Part of what made reading this book fascinating ties in with current debates about the separation of church and state. Here in this country, we tend to get all riled up about this bit from the Constitution when it comes to replicas of the Ten Commandments on the property of a federal court, or a cross used as a memorial on public property. One side argues that there ought not to be any displays of religion in public. The other side argues -- I believe correctly -- that the Constitution forbids governmental interference in the religious life of its citizens. Reading Brother Andrew's book, you get a glimpse of what state control of religion was like under Communist rule, and shows both sides of the argument here in the US that maybe they ought to be a little more understanding one of the other.

A few excerpts:
As time passed, I came to feel this fear myself. There were police everywhere. They stood at the bridges, at factory entrances, at public buildings -- stopping people at random, searching briefcases, shopping bags, pocketbooks. And no one complained at this arbitrary treatment. No one protested. The lack of protest was part of the dreadful silence that hung over the city [Berlin] like a poison-filled smog.

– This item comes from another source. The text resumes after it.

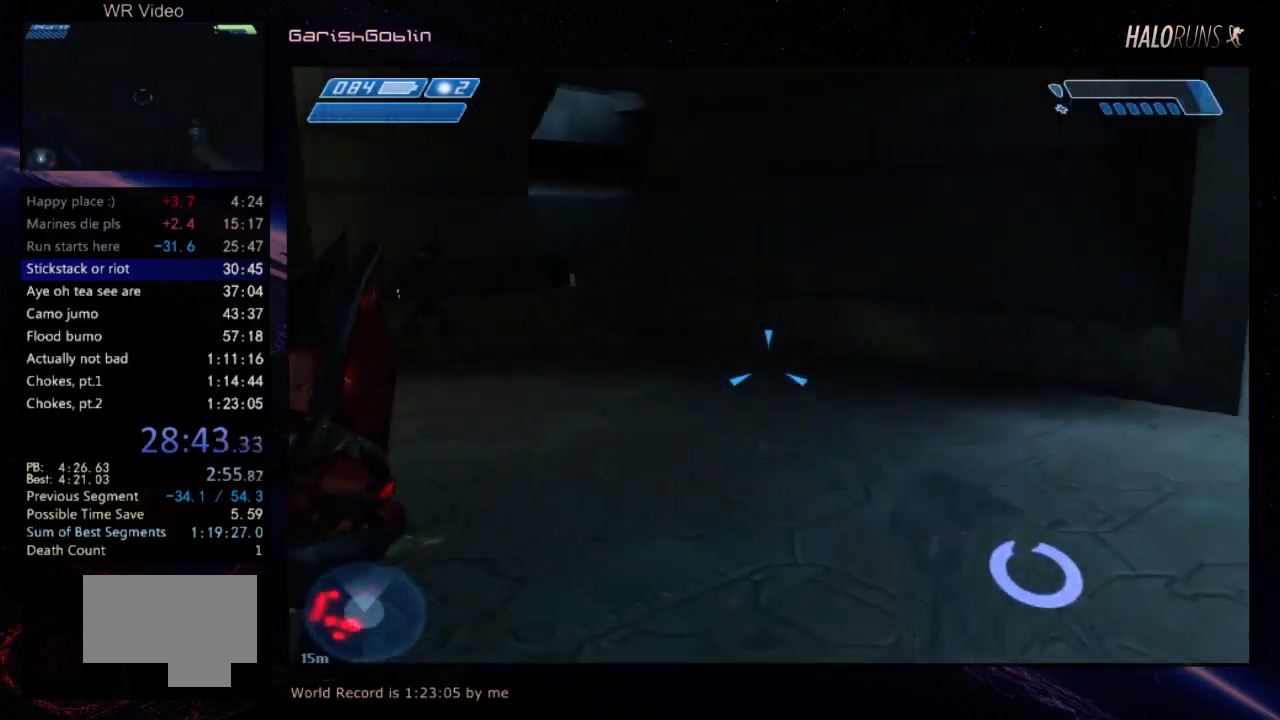
{"keys": ["w"], "events": []}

In sharp contrast to the silence of the people was the loud voice of the government. It was everywhere. On the radio, on loudspeakers, on billboards. Slogans were painted on walls, rooftops, telephone poles; there were posters in the kiosks, in stores, hotels, railway stations. Propaganda everywhere.

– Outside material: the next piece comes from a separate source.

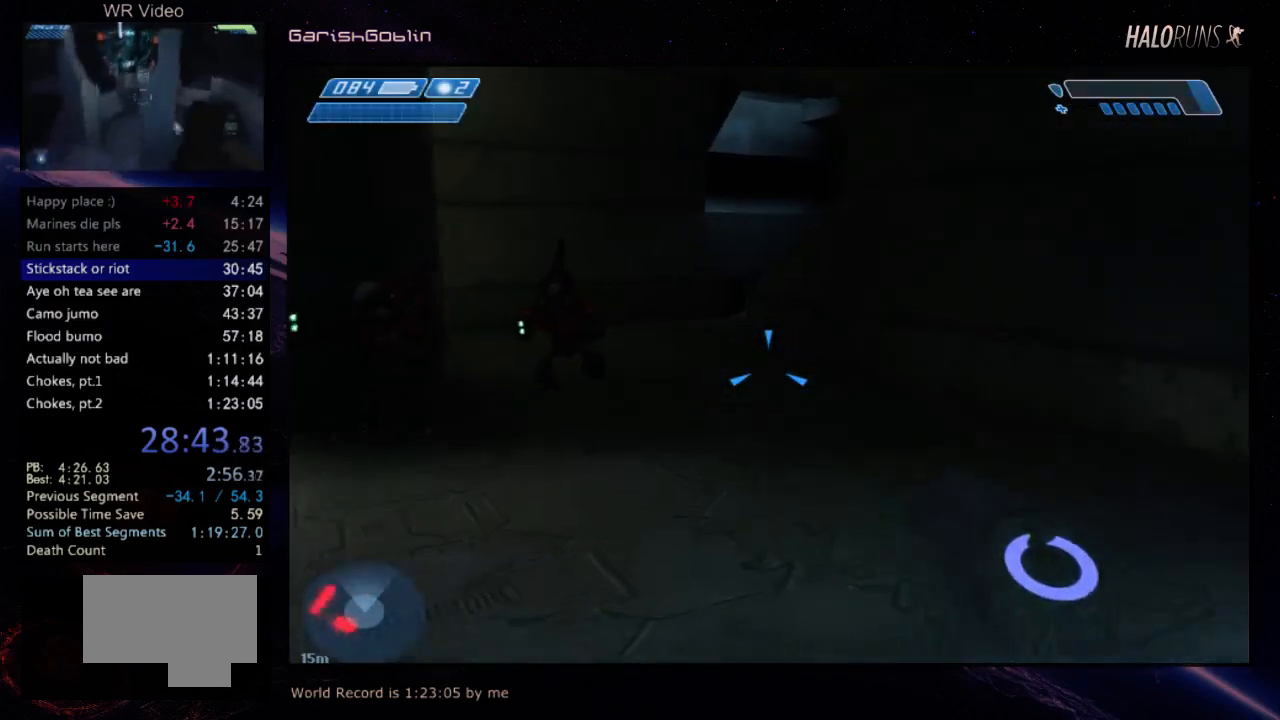
{"keys": ["w"], "events": []}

I was astonished at the baldness of the line. East Germany was just then going through a devsatating food shortage. The enterprising German farmer had not taken at all kindly to the collective idea' he had quit the land in such large numbers that that fall there had been no one to harvest the crops. The government had pressed production on mechanical harvesters, accompanied by a massive propaganda campaign. There was going to be plenty of bread because socialism was superior to the enterprise of individual farmers.

There was only one trouble. To be harvested by machine, the wheat had to be dry; a coupe of days more sunshine were required than for hand reaping. And of course that year it rained. It rained every day, right at the time of the harvest.

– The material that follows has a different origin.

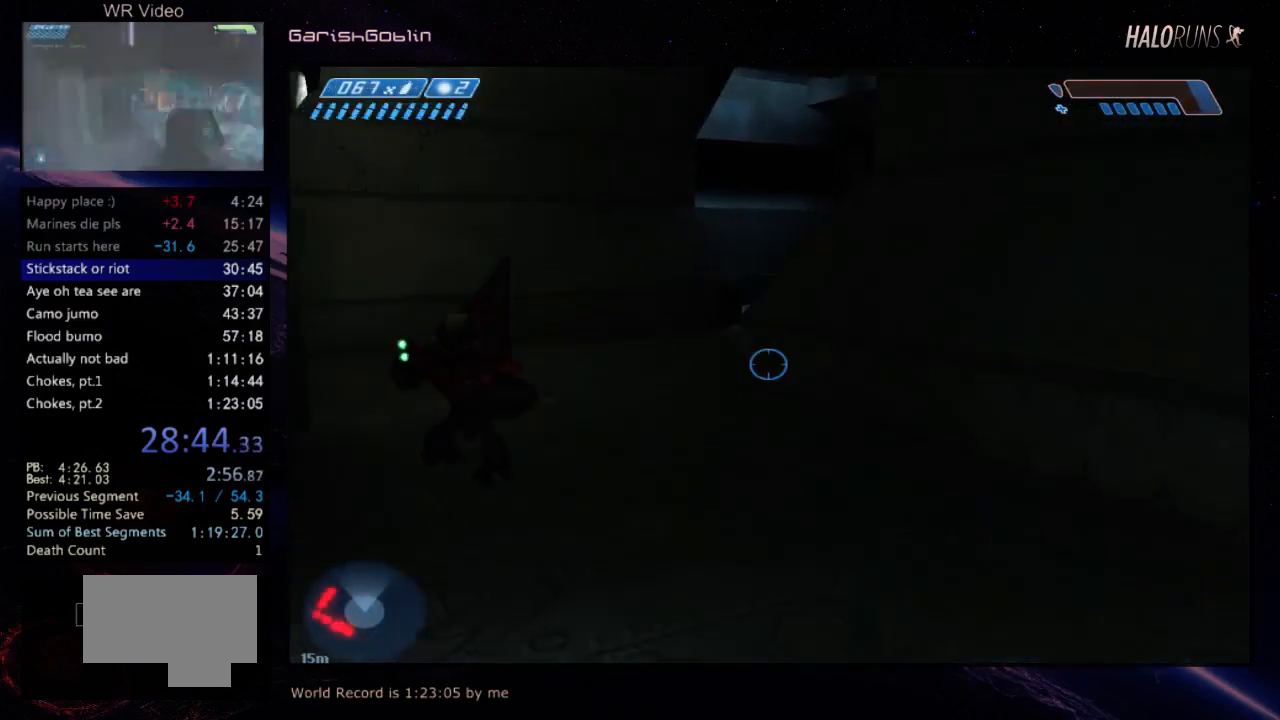
{"keys": ["w"], "events": []}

And then suddenly all over the country, posters appeared carrying this little verse:

Gohne Gott and Sonnes schein
Hole Wir Die Ernte ein

Without God and without sun
We will get the harvest done

I could see that this slogan had really shaken the people. It was a brazen duel between the new regime and God himself. The rains continued, and the harvest did not get in. Overnight as suddenly as they had appeared, the posters vanished -- all except for the sodden few that you could still see clinging to lampposts.
Sure, we can look at this both ways. Maybe those who don't believe feel they're having religion thrust in their faces if they have to see a cross on public property. But it's hardly to the point that the state is officially denying God's existence, or that there are sanctioned battle lines drawn by the state in ther pro- or anti-religious stances. People put up a cross in the Mojave Desert, for instance, to honor those who died during World War I. Only later was that property declared public. That the cross remains is hardly state sponsorship of religion -- but that some want it removed isn't evidence that the state ought to sponsor atheism, either.

This brings me to the subject of this post: Evangelism. We've seen a lot of it all of a sudden, in a religion that says it believes in evangelists but typically leaves it to the missionary corps. So it's good to hear the testimonies of Elders Oaks and Holland, because if we don't speak out, this happens (again from God's Smuggler:
The churches' defense against this clever attack (substituting rites such as baptism, marriage, et cetera) with state-sponsored ceremonies) had been to retreat and withdraw, Wilhelm told me. Instead of going out on the aggressive, they were pulling further and further into an attitude of private piety and isolation.
That is something we simply cannot do.